Hotchkiss is proud to announce the establishment of the John Hersey Scholars Program. This June, ten selected upper mid students will conduct archival research in history, politics, economics, and philosophy during a two-week residency program at Harvard. They will be the first high school students ever granted direct access to the vast array of archival materials held in the university’s libraries.
Dr. Lisanne Norman ’94, instructor in humanities and social sciences, will direct the program, which is named after Pulitzer Prize-winning author and journalist John Hersey, Class of 1932. Dr. Thomas Fisher, instructor in humanities, will assist Norman in directing the program.
“I’m very excited for students to have access to one of the world’s most incredible archival resources,” said Norman.
“Students will have an opportunity to handle, understand and analyze ancient documents, and personal papers of key historical figures. For instance, they might even delve into a collection of some of the most stunning Russian theatrical designs! The opportunity to discover something unique and to form their own thoughts based on what’s directly in front of them rather than someone else’s opinion or interpretation is key to their development as critical thinkers and scholars.”

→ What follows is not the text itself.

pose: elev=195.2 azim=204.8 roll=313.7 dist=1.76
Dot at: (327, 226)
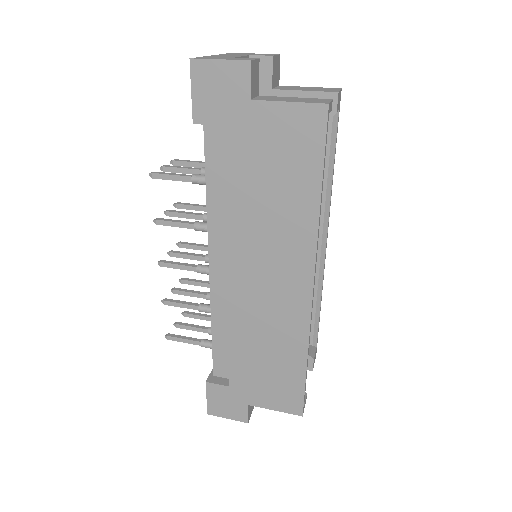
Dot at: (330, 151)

Scholars will be selected in March and will immediately begin planning their research projects based on Harvard’s significant collections of historical and sociocultural materials. They will also meet with Hotchkiss’s archivists and librarians to learn about working with delicate papers and to gain experience using online finding aids, databases, and similar tools. Once at Harvard, students will spend their mornings working on research in the library. In the evenings, they will revisit the day’s findings in advising sessions with an instructor. When they return in the fall, the scholars will continue the program in an honors course, where they will learn more in-depth research methods and complete their scholarly work.

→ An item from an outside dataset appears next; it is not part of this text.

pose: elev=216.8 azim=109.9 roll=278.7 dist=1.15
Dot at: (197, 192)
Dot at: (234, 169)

The program will be designed to draw students into a self-directed process of historical investigation and archival exploration. “It's an amazing opportunity for students who have benefited from the scaffolding of research projects in their prep, lower mid, and upper mid years to take the next step in charting their own intellectual courses and producing something that is truly their own,” noted Fisher.
Instructor in English Dr. Jeffrey Blevins, who recently founded the MacLeish Scholars, a similar program that focuses on literary archival study at Yale, noted that, “Underlying both Hersey and MacLeish is a core pedagogical thesis: that primary-source study offers a uniquely rich opportunity to encourage students to dig deep into the work of real scholarly inquiry. The historical archives that students will be exploring are so large and complex that, even when dealing with major figures, students are likely to come across materials that have not yet been studied closely. They will be spelunking in the caves of a largely forgotten history, and in doing so they stand to make concrete contributions to scholarly research.”